Learning about networks becomes important when a security team needs to exfiltrate an executive. A threat actor network could operate in several geographic locations, not just the area in which an incident occurred. It makes no sense to evacuate an executive from one dangerous location only to relocate him or her to another trouble spot.
5) Real-time situational intelligence
The traditional intelligence approach still in use is reliant on historical data to help organisations make executive protection decisions. GSOCs have to move past this and incorporate real-time situational intelligence as a core component of their executive protection programs.
On the ground security teams will then be able to ensure that the strategies and protocols used to safeguard executives are based on current, actionable and trustworthy intelligence gleaned from multiple verified sources.
Perimeter protection
Real-time situational intelligence requires analysing data that is relevant to a specific event within a geographical area and time. This strategic approach will require a virtual perimeter to be placed around the geographic area in which an executive will be active – a conference venue and the surrounding city, for instance.
GSOC analysts can then evaluate all online activity emanating within the predetermined boundary. This examination can take place before and during an event and the resulting intelligence can be fed through to ‘on-the-ground’ protection teams in real-time while an incident unfolds, or before an event.

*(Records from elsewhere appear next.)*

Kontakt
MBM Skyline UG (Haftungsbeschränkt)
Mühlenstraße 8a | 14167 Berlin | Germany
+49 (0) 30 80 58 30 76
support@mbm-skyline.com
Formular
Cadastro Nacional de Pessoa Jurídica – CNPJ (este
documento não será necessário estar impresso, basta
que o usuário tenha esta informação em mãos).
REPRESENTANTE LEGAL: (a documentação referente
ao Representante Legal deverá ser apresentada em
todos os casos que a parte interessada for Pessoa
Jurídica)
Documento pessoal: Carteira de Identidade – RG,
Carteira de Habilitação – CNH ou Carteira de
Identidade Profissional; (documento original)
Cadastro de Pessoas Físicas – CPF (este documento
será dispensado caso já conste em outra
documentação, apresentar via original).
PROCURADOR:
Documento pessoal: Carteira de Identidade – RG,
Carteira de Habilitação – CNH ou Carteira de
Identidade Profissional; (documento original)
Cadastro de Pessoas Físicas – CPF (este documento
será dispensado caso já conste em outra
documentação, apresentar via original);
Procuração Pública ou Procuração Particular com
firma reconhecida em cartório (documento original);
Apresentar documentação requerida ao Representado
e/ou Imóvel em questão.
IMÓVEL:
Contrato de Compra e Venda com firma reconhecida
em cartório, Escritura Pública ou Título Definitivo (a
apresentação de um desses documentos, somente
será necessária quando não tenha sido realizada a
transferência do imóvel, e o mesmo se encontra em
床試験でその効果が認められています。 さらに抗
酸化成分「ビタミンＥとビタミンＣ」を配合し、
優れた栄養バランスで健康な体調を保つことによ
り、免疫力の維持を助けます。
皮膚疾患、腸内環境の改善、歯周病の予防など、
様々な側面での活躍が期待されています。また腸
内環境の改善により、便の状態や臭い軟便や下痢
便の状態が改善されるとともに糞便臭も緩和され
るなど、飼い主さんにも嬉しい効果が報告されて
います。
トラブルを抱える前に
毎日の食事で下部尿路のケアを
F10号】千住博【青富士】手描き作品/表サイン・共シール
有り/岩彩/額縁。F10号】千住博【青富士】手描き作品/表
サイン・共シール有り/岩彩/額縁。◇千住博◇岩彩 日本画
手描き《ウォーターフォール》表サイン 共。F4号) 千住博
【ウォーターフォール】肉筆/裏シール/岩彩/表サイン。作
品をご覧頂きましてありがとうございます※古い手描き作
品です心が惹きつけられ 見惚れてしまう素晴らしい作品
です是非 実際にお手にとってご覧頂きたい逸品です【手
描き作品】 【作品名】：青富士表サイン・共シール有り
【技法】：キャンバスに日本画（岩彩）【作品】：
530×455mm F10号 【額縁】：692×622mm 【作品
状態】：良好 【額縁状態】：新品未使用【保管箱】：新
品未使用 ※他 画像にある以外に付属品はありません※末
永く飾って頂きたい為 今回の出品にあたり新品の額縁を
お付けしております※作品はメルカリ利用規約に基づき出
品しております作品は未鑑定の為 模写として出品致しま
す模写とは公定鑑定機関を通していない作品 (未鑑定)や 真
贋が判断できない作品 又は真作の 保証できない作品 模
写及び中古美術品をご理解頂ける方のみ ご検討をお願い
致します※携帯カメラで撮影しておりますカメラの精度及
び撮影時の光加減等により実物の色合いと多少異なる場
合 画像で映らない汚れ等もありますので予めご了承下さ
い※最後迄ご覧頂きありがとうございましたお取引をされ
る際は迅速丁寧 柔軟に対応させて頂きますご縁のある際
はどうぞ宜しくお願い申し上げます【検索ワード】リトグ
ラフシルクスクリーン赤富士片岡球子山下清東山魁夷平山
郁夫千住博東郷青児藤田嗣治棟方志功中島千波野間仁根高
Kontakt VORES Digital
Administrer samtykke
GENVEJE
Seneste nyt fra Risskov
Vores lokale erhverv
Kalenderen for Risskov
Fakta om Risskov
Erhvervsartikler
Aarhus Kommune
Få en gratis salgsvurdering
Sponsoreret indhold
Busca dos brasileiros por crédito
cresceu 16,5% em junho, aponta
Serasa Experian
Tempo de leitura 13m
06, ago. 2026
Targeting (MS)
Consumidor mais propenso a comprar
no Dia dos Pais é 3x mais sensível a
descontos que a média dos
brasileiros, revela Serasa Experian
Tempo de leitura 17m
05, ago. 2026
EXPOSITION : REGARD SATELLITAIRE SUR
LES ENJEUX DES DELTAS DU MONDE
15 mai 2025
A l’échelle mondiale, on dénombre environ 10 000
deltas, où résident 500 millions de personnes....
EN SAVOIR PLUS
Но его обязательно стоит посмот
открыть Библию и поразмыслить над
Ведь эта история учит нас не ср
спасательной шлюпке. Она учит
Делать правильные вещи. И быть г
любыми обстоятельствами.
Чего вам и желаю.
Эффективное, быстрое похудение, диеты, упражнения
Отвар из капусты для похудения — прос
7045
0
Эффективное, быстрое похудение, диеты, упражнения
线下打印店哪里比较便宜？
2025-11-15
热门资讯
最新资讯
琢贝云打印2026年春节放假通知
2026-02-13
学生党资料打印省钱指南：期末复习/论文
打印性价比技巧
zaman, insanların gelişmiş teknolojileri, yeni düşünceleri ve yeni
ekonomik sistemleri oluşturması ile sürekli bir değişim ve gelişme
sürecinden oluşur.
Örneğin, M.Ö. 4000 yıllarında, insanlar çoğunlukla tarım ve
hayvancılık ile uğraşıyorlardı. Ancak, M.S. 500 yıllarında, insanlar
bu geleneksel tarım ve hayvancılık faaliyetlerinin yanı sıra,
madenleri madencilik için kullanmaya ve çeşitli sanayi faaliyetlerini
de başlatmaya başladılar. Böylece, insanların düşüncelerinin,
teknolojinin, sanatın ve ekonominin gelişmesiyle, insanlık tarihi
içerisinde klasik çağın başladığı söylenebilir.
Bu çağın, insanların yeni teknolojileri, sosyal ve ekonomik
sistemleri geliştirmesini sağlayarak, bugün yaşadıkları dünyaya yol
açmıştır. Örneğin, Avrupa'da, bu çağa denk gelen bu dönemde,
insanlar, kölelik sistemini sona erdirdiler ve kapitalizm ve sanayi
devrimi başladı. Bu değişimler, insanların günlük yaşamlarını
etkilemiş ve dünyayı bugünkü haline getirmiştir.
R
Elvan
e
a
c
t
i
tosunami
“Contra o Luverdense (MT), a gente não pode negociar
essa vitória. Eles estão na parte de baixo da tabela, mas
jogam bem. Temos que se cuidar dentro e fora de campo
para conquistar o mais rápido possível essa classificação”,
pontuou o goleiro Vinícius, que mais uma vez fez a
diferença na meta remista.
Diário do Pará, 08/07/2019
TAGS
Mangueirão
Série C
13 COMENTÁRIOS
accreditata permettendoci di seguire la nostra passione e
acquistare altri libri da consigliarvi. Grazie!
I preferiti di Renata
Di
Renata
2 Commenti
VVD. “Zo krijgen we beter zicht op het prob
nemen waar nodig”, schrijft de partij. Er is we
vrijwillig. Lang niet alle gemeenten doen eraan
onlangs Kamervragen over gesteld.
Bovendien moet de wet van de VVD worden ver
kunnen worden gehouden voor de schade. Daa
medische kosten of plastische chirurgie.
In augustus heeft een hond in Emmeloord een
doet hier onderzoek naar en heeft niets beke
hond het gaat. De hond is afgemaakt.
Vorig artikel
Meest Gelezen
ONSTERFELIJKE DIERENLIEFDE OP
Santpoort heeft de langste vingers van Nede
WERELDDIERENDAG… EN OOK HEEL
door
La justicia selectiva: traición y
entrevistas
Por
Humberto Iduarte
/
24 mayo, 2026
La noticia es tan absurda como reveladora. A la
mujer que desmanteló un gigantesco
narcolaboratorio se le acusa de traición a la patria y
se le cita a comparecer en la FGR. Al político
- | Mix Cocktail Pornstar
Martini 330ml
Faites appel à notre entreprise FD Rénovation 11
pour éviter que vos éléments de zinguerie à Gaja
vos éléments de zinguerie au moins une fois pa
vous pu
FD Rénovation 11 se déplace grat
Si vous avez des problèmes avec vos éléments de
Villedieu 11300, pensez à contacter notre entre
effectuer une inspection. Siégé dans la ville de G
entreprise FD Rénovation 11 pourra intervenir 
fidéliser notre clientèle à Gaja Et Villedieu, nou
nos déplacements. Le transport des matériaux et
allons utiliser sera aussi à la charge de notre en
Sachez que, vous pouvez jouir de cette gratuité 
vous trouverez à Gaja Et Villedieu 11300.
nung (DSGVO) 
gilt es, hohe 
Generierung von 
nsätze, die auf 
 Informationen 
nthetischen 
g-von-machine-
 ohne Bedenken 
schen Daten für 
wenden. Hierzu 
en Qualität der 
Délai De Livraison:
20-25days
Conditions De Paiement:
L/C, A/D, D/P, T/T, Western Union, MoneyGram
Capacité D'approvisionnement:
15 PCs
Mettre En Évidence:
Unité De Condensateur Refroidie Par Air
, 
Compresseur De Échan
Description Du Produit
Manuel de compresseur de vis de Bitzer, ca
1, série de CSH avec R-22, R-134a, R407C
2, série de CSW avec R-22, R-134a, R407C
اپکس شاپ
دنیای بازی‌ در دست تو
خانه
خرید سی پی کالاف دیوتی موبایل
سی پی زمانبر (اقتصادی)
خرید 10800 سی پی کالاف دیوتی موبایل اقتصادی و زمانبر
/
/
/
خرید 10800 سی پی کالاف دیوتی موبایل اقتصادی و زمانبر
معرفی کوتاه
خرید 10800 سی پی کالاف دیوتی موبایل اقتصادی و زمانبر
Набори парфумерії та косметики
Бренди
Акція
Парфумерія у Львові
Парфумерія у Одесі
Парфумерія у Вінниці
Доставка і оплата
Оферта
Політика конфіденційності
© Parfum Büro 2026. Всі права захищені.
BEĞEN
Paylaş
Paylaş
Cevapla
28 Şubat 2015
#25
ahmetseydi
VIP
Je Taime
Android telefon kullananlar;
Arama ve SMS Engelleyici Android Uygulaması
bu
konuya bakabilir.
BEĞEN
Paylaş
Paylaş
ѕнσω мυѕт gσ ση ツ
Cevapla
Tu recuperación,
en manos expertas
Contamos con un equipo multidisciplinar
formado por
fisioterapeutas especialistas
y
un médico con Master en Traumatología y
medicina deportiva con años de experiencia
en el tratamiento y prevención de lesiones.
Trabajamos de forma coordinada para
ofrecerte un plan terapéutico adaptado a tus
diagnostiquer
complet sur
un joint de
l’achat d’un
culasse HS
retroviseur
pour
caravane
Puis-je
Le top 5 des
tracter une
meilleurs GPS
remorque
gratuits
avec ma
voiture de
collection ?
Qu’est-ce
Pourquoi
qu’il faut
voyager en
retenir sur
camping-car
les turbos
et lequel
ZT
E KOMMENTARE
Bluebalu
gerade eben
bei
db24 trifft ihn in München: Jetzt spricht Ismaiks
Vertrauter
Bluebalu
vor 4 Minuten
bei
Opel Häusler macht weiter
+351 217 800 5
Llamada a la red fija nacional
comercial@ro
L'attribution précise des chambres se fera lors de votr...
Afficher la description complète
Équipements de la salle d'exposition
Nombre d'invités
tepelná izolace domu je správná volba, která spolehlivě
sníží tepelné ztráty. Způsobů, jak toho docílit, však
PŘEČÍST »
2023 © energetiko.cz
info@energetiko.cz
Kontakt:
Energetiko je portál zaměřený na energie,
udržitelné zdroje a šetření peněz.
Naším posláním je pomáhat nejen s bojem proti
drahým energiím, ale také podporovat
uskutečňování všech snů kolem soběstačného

Unstructured data analysis
GSOCs must be able to analyse unstructured data in various formats including online platforms and remote sensors
Additionally, analysis of publicly available information can yield important locational clues such as photos of well-known landmarks, images containing signage, or other objects with text that can offer additional geographic markers. But to take advantage of such intelligence sources, GSOCs must be able to analyse unstructured data in various formats including online platforms and remote sensors.
Interpreted correctly this will provide real-time data that can be used as a basis for actionable and trustworthy intelligence. This ability will also bolster the on-the-ground situational capabilities of the security team.
Alert notifications
Forward-deployed executive protection teams can also contribute their real-time situational intelligence as events unfold on the ground. Teams receiving alerts from the central GSOC can vet that information based on what they are seeing locally.
They can disseminate that intelligence back to the GSOC, which in turn can incorporate those insights into their data and adjust an alert level accordingly. Direct communication between the GSOC and on-the-ground executive protection teams is crucial. This flow of intelligence completes a virtuous circle: The pre-mission planning intelligence supports the executive protection team and the team's real-time intelligence informs and refines the GSOC's guidance.
Restricting data limits visibility
The current threat landscape, more varied and complex than ever, requires a comprehensive response. GSOCs and their executive protection teams need to take in as much data from as many intelligence sources as possible. Restricting data gathering to a few conventional websites severely limits visibility.
The multitude of online platforms, and the staggering amounts of structured and unstructured data they generate, make technology an important asset for getting the intelligence job done within a reasonable timeframe.
Toward a bigger intelligence picture
It's not all about automation, however. Highly skilled personnel, including red teams, are a major part of the intelligence operation. Policies and best practices for intelligence gathering round out the list of requirements.
GSOCs must pursue the big picture when it comes to executive protection. A narrow view of data sources, techniques, and technologies won't suffice. It's no time for tunnel vision when lives and reputations are at stake.